● **MATERIAL PROVIDED**:
★ ★ ★ ★ ★ ★ ★

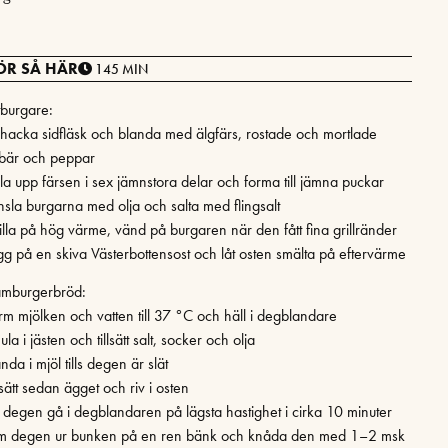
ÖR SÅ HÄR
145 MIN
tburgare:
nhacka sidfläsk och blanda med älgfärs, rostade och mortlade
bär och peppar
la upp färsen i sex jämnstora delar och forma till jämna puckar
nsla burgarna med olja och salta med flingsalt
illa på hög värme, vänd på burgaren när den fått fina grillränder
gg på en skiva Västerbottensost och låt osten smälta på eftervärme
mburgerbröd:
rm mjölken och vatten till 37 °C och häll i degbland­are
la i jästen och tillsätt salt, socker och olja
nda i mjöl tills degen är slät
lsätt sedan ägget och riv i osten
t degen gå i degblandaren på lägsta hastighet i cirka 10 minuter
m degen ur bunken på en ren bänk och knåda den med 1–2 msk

★ ★ ★ ★ ★ ★ ★

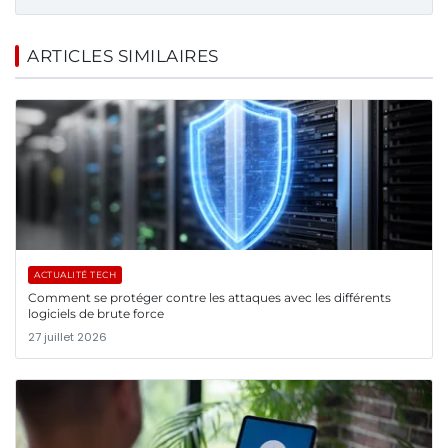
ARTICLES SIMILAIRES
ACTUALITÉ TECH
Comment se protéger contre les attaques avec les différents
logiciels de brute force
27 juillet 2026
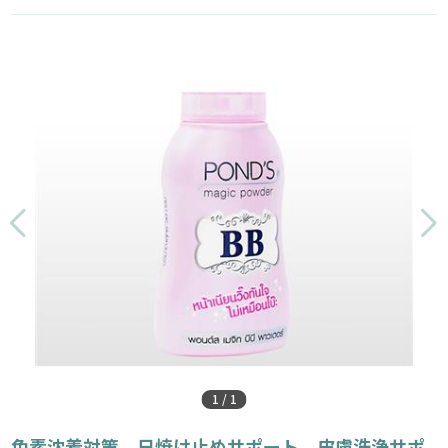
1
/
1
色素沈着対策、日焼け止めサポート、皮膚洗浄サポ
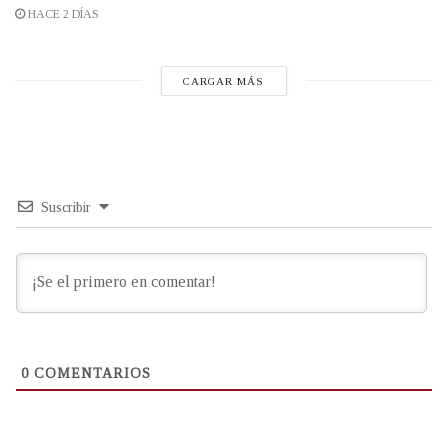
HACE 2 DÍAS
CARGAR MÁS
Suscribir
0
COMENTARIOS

★ ★ ★ ★ ★ ★ ★

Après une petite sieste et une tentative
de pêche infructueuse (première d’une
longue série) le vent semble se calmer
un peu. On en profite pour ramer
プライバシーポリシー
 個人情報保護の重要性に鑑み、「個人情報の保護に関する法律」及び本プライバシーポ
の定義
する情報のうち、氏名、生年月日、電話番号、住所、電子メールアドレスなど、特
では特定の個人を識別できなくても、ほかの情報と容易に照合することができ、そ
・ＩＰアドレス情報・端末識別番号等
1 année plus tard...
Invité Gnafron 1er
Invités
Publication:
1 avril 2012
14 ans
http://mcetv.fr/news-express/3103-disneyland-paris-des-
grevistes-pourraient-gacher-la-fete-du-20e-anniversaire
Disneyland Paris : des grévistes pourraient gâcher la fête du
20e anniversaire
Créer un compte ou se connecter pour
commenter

★ ★ ★ ★ ★ ★ ★

● **JOB**:
Which lines of the material contain the word "olja"? Select each of them and copy it out in full.

● **ANSWER FOR THE TASK**:
nsla burgarna med olja och salta med flingsalt
la i jästen och tillsätt salt, socker och olja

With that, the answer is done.